The plot for the negative binomial model looks better than the Poisson plot, but we still see that this model is not capturing all of the essential features in the data.

## Comparing the models on expected log predictive density

We can use the compare_models function in rstanarm, which is a wrapper around loo’s compare function that also does some checks to ensure that the rstanarm models from which loo1 and loo2 were created are suitable for comparison.

compare_models(loo1, loo2)  # use loo::compare(loo1, loo2) if not using rstanarm

Model comparison:
(negative 'elpd_diff' favors 1st model, positive favors 2nd)

elpd_diff        se
5341.2     706.7 

The difference in ELPD is much larger than twice the estimated standard error again indicating that the negative-binomial model is expected to have better predictive performance than the Poisson model. However, according to the LOO-PIT checks there is still some misspecification, and a reasonable guess is that a hurdle or zero-inflated model would be an improvement (we leave that for another case study).

# References

Gabry, J., Simpson, D., Vehtari, A., Betancourt, M., and Gelman, A. (2018).
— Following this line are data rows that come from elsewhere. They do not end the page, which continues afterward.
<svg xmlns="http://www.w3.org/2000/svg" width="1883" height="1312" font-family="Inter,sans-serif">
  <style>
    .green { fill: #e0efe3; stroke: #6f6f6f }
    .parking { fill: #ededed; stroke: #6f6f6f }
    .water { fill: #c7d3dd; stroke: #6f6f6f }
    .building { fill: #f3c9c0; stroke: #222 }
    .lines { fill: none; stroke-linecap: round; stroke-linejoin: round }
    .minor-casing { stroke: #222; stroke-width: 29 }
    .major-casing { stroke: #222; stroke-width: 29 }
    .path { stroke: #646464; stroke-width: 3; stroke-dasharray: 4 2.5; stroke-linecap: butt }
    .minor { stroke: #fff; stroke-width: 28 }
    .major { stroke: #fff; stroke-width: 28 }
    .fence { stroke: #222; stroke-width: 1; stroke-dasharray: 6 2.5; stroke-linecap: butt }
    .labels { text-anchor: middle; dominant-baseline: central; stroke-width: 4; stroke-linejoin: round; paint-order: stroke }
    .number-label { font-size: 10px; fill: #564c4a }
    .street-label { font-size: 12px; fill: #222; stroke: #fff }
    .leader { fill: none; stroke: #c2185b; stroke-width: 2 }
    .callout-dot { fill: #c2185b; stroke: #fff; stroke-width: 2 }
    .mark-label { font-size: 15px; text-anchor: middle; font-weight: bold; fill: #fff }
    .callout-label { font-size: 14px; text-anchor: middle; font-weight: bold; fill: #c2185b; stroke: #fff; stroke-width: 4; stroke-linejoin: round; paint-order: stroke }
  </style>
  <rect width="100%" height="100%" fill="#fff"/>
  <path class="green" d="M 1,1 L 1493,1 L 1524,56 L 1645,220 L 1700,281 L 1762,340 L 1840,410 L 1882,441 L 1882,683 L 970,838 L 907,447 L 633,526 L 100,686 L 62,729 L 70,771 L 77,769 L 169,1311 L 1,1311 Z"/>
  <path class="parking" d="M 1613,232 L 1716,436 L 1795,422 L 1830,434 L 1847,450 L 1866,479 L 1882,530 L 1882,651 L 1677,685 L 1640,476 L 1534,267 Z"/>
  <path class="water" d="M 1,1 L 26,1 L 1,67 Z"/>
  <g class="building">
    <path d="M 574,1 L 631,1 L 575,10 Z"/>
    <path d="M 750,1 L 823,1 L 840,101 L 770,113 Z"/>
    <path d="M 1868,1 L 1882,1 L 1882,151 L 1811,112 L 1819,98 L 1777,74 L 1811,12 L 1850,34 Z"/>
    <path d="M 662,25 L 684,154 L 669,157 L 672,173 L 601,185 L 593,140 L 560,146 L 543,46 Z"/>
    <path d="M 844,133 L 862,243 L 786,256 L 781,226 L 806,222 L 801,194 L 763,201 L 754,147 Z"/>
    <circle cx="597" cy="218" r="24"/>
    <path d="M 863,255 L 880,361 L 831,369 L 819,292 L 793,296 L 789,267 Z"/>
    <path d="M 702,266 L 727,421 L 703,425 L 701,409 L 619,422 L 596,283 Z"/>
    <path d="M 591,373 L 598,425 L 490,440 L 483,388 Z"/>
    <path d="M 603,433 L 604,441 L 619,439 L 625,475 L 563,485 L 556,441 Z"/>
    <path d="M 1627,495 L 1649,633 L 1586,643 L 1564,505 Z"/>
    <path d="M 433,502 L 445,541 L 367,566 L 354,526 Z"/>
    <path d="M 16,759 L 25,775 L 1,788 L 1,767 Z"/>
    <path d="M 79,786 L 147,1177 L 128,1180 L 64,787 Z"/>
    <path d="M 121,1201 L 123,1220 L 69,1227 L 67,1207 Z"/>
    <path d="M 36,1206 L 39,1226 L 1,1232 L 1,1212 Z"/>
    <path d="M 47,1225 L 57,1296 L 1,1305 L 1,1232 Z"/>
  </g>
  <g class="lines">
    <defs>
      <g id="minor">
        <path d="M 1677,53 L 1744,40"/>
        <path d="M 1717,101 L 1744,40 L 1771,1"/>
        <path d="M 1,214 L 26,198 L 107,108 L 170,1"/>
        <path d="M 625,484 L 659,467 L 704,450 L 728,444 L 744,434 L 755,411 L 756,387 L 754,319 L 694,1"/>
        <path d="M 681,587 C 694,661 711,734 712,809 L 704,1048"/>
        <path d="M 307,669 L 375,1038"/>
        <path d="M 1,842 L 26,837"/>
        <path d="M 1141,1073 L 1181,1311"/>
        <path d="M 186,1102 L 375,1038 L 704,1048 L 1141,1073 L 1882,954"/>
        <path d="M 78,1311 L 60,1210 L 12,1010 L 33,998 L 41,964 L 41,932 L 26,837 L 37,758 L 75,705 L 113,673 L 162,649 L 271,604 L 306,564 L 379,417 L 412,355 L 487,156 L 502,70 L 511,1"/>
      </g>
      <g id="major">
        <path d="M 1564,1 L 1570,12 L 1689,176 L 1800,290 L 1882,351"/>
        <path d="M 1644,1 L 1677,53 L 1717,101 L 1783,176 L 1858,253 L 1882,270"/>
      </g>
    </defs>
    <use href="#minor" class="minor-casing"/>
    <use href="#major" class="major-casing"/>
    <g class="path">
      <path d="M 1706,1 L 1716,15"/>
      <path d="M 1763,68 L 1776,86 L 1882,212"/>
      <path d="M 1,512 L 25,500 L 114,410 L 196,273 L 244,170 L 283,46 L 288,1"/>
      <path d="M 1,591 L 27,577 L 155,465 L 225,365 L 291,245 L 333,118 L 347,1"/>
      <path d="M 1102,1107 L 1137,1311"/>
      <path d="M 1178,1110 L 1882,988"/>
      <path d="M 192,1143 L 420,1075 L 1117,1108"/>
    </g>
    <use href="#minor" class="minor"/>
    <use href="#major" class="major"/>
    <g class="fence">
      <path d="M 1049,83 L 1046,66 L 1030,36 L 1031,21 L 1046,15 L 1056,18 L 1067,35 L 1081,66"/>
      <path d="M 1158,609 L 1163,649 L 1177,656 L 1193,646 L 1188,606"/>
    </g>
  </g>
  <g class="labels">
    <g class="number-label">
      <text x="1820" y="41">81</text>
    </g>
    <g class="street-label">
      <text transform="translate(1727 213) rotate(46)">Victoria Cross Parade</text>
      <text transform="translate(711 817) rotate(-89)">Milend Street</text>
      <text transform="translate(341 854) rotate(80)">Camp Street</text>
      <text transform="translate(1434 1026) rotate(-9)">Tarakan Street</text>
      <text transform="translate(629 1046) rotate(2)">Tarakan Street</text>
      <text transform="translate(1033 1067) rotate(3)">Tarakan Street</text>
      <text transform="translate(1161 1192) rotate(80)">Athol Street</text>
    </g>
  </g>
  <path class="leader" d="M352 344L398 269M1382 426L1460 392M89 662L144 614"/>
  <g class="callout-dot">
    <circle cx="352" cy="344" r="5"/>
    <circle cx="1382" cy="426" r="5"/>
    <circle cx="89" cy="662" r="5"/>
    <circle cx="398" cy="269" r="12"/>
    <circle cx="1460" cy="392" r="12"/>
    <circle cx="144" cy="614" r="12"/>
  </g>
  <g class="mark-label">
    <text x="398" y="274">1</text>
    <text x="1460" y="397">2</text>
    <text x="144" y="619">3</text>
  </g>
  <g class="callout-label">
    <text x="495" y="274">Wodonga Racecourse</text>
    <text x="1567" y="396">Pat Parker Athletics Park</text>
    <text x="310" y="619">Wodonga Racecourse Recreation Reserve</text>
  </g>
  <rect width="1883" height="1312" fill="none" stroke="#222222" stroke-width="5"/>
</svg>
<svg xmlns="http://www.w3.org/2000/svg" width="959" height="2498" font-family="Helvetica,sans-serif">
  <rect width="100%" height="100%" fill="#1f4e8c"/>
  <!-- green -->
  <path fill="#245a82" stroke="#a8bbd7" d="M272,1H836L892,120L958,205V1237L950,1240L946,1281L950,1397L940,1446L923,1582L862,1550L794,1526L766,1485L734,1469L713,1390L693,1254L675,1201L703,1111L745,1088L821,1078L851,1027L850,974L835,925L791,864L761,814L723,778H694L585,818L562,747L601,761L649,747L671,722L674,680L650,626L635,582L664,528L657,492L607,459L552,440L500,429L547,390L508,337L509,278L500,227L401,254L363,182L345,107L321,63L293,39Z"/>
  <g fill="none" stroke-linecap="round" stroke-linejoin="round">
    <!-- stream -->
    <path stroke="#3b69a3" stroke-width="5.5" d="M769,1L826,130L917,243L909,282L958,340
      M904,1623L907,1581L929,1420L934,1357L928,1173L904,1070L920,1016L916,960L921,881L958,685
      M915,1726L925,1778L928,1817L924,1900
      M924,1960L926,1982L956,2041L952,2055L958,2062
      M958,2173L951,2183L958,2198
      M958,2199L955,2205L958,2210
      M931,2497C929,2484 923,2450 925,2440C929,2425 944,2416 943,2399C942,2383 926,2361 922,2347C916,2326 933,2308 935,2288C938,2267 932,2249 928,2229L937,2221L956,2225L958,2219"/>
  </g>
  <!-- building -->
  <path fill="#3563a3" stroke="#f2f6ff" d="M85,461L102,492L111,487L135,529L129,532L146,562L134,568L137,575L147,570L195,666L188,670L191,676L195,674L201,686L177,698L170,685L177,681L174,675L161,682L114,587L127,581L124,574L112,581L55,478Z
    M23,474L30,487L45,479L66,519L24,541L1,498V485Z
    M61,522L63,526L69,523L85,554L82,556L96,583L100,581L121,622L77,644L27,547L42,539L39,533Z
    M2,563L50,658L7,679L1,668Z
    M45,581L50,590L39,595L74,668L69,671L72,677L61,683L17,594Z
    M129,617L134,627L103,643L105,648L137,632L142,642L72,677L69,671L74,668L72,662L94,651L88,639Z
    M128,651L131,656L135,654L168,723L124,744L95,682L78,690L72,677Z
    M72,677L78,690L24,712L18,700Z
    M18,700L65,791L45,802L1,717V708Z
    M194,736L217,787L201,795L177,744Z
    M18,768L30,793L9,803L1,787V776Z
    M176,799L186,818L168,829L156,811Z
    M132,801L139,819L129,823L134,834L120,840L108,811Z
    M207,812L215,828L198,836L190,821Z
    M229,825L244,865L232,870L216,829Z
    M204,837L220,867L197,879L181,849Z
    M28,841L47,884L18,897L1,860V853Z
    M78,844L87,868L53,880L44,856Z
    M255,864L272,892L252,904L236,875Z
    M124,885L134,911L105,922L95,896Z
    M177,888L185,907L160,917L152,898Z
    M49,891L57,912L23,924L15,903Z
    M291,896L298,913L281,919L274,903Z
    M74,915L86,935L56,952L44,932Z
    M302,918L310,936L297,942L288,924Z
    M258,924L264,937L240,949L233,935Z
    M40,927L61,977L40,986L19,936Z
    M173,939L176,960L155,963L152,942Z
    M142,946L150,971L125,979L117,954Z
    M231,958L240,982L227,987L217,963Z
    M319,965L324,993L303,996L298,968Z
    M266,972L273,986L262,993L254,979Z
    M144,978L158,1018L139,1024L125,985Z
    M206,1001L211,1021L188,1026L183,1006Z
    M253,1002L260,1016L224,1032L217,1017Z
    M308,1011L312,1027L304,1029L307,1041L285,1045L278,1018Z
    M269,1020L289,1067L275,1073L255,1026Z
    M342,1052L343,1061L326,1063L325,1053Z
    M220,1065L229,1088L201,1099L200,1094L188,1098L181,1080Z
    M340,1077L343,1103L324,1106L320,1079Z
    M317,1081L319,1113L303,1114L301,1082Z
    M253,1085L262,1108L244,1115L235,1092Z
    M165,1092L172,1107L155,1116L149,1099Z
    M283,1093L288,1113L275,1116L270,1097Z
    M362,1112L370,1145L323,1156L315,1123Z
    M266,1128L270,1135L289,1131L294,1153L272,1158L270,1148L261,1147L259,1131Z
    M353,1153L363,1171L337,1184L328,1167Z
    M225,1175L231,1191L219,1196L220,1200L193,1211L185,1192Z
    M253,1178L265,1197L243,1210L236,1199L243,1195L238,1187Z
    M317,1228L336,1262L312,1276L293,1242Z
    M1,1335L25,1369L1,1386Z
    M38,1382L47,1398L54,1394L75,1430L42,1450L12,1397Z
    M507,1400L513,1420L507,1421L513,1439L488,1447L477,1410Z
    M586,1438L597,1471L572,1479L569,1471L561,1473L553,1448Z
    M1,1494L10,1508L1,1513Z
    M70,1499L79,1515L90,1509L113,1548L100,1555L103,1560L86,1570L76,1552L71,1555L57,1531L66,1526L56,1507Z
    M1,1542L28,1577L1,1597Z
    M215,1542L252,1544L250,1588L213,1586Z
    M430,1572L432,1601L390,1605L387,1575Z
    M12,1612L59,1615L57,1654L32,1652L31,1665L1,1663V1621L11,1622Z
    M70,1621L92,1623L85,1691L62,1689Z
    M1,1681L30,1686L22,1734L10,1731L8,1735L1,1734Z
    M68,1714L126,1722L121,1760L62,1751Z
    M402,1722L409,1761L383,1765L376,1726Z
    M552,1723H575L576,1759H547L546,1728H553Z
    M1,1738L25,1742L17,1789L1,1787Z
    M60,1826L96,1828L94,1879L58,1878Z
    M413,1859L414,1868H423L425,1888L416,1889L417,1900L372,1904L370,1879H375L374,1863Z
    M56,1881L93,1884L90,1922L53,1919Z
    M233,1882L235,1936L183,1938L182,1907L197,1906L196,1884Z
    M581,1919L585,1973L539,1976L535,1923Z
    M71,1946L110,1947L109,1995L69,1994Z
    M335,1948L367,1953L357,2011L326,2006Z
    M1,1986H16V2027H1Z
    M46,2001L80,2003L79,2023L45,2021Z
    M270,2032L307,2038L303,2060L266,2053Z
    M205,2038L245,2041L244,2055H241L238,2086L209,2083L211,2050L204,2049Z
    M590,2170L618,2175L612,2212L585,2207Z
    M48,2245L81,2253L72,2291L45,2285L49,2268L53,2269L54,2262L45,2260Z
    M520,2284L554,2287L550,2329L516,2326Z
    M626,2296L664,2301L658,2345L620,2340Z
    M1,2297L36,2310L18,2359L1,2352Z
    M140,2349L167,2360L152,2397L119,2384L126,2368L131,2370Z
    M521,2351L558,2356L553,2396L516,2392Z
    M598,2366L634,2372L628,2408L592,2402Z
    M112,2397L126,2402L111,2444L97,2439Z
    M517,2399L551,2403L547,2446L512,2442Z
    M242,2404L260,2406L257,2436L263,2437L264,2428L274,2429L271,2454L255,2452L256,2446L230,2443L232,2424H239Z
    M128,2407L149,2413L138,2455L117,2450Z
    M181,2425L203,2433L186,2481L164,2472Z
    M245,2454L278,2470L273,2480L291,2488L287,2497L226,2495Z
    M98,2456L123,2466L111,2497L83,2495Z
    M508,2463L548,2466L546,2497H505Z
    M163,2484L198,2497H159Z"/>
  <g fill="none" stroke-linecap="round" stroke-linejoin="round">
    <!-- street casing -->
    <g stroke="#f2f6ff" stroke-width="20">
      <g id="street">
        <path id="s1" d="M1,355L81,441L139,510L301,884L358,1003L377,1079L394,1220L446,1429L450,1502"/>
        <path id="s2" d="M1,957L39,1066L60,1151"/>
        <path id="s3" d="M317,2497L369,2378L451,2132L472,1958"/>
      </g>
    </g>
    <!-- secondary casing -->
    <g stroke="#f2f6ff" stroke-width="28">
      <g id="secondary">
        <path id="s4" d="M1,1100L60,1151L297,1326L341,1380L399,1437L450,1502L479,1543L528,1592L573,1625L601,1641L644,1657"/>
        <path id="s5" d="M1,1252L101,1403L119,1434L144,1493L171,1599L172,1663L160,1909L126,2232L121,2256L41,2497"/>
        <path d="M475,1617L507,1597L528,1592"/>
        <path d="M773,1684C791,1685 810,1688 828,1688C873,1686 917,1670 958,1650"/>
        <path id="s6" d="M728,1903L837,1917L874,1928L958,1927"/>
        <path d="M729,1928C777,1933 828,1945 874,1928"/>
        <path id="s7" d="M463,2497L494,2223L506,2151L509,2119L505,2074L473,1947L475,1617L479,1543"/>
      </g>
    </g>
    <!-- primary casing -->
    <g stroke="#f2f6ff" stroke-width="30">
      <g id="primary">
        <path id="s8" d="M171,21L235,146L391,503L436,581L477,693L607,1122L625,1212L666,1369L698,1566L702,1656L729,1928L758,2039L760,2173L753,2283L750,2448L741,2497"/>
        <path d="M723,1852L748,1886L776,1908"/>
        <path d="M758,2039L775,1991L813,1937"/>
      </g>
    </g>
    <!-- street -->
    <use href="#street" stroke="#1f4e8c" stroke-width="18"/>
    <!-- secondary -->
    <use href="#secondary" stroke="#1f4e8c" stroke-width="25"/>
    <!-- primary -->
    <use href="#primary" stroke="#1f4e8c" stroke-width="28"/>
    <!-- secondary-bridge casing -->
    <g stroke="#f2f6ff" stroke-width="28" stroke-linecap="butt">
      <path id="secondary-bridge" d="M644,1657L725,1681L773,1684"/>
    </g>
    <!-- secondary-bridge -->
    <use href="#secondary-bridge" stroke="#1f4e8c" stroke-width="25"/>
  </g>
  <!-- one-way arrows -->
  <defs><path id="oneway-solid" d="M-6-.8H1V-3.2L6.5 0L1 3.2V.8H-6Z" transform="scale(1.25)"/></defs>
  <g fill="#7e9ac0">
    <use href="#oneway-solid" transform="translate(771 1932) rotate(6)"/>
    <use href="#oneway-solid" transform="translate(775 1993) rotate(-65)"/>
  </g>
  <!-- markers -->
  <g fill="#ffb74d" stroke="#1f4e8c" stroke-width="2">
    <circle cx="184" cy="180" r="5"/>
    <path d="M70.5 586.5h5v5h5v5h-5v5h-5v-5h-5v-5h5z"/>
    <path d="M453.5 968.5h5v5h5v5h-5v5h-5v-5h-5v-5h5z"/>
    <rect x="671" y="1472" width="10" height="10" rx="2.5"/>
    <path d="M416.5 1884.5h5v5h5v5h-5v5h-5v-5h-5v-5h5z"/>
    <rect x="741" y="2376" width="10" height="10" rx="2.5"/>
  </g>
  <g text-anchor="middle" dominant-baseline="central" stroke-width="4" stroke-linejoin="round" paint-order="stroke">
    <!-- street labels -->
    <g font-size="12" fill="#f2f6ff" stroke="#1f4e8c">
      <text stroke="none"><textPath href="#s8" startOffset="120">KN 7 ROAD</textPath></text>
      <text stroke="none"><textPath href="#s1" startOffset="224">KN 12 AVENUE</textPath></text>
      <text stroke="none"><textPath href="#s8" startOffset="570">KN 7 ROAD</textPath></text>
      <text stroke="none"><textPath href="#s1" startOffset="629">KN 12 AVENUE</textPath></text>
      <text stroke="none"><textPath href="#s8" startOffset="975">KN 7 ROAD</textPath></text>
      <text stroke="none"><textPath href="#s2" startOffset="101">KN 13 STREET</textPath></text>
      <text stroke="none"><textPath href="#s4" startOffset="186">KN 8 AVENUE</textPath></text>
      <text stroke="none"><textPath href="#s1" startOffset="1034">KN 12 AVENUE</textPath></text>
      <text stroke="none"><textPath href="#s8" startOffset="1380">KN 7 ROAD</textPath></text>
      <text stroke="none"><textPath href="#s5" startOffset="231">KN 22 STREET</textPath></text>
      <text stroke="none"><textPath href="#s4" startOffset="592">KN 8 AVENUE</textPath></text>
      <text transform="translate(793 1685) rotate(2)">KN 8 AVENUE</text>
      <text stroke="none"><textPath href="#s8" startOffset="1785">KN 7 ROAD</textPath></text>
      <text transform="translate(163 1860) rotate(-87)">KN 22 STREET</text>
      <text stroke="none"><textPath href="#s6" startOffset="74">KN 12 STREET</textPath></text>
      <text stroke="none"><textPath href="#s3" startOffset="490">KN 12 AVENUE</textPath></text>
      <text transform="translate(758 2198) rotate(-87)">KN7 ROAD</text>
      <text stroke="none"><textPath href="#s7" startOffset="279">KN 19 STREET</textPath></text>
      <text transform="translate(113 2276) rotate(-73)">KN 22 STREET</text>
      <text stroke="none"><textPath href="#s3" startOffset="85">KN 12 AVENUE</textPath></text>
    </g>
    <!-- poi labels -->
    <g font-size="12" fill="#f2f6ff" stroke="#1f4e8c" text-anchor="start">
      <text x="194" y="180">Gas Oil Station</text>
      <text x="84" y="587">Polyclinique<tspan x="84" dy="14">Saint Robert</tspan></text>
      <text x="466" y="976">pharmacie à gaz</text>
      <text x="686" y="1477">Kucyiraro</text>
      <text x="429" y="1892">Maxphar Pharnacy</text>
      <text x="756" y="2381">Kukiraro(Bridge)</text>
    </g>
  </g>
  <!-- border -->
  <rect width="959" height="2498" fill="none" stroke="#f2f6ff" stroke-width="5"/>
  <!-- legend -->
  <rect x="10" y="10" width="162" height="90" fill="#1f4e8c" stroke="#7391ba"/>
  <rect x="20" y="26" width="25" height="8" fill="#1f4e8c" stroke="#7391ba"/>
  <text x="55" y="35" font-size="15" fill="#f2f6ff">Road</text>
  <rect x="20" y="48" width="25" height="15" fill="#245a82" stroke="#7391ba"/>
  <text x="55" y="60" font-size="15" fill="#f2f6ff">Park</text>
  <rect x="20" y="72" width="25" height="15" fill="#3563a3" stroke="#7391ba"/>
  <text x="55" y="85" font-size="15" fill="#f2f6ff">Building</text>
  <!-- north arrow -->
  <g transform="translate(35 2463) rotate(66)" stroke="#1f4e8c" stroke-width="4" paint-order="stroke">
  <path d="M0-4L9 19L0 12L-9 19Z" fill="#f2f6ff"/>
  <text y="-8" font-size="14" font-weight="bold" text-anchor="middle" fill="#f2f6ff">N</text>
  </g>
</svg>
Visualization in Bayesian workflow. Journal of the Royal Statistical Society Series A, accepted for publication. arXiv preprint arXiv:1709.01449

Gelman, A. and Hill, J. (2007). Data Analysis Using Regression and Multilevel/Hierarchical Models. Cambridge University Press, Cambridge, UK.

Vehtari, A., Gelman, A., and Gabry, J. (2017). Practical Bayesian model evaluation using leave-one-out cross-validation and WAIC. Statistics and Computing. 27(5), 1413–1432. :10.1007/s11222-016-9696-4. online, arXiv preprint arXiv:1507.04544.

Vehtari, A., Gelman, A., and Gabry, J. (2017). Pareto smoothed importance sampling. arXiv preprint arXiv:1507.02646.